To be specific, one must search continental literatures carefully to find
even a single book that belongs unmistakably to the outdoor school. In
English literature we find several poets who sing occasionally of the
charms of nature, but only two books in fourteen centuries of writing that
deal frankly with the great outdoors for its own sake: one is Isaac
Walton's Complete Angler (1653), the other Gilbert White's
Natural History of Selborne (1789). [Footnote: There were other
works of a scientific nature, and some of exploration, but no real nature
books until the first notable work of Richard Jefferies (one of the best of
nature writers) appeared in 1878. By that time the nature movement in
America was well under way.] In American literature the story is shorter
but of the same tenor until recent times. From the beginning we have had
many journals of exploration; but though the joy of wild nature is apparent
in such writings, they were written to increase our knowledge, not our
pleasure in life. Josselyn's New England's Rarities (1672),
Alexander Wilson's American Ornithology (1801), Audubon's Birds
of America (1827),--these were our nearest approach to nature books
until Thoreau's Walden (1854) called attention to the immense and
fascinating field which our writers had so long overlooked.

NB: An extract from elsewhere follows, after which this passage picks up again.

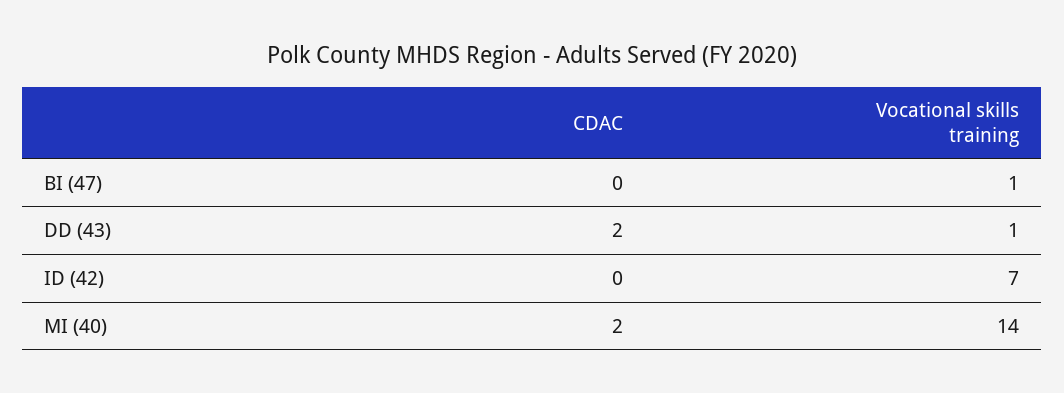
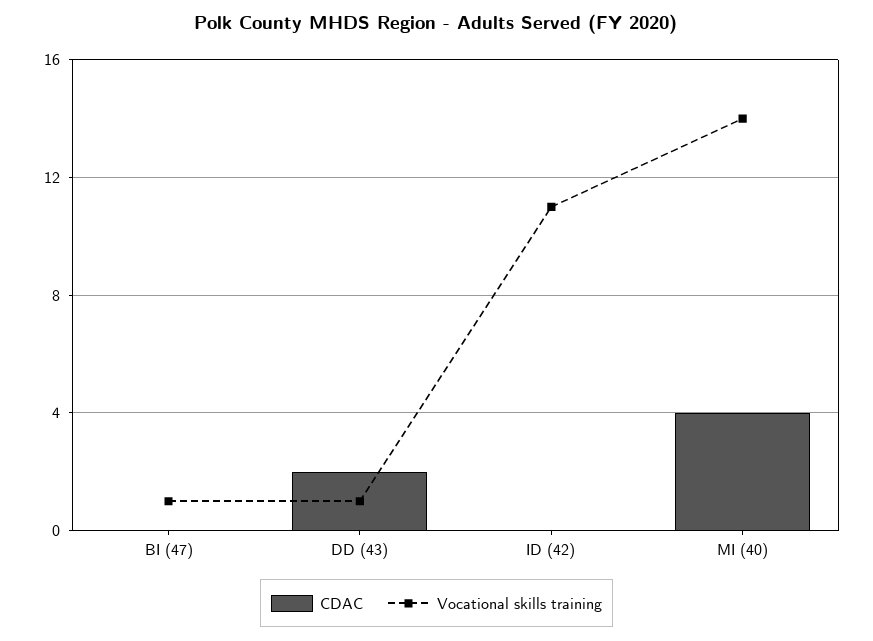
Vocational skills training, ID (42): 7 -> 11
CDAC, MI (40): 2 -> 4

Thoreau, it will be remembered, was neglected by his own generation; but
after the war, when writers began to use the picturesque characters of
plantation or mining camp as the material for a new American literature,
then the living world of nature seemed suddenly opened to their vision.
Bradford Torrey, himself a charming nature writer, edited Thoreau's
journals, and lo! these neglected chronicles became precious because the
eyes of America were at last opened. Maurice Thompson wrote as a poet and
scholar in the presence of nature, John Muir as a reverent explorer, and
William Hamilton Gibson as an artist with an eye single to beauty; then in
rapid succession came Charles Abbott, Rowland Robinson, John Burroughs,
Olive Thorne Miller, Florence Bailey, Frank Bolles, and a score more of a
somewhat later generation. Most of these are frankly nature writers, not
scientists; they aim not simply to observe the shy, fleeting life of the
woods or fields but to reflect that life in such a way as to give us a new
pleasure by awakening a new sense of beauty.
It is a remarkable spectacle, this rediscovery of nature in an age supposed
to be given over to materialism, and its influence appears in every branch
of our literature. The nature writers have evidently done a greater work
than they knew; they have helped a multitude of people to enjoy the beauty
of a flower without pulling it to pieces for a Latin name, to appreciate a
living bird more than a stuffed skin, and to understand what Thoreau meant
when he said that the anima of an animal is the only interesting
thing about him. Because they have given us a new valuation of life, a new
sense of its sacredness and mystery, their work may appeal to a future
generation as the most original contribution to recent literature.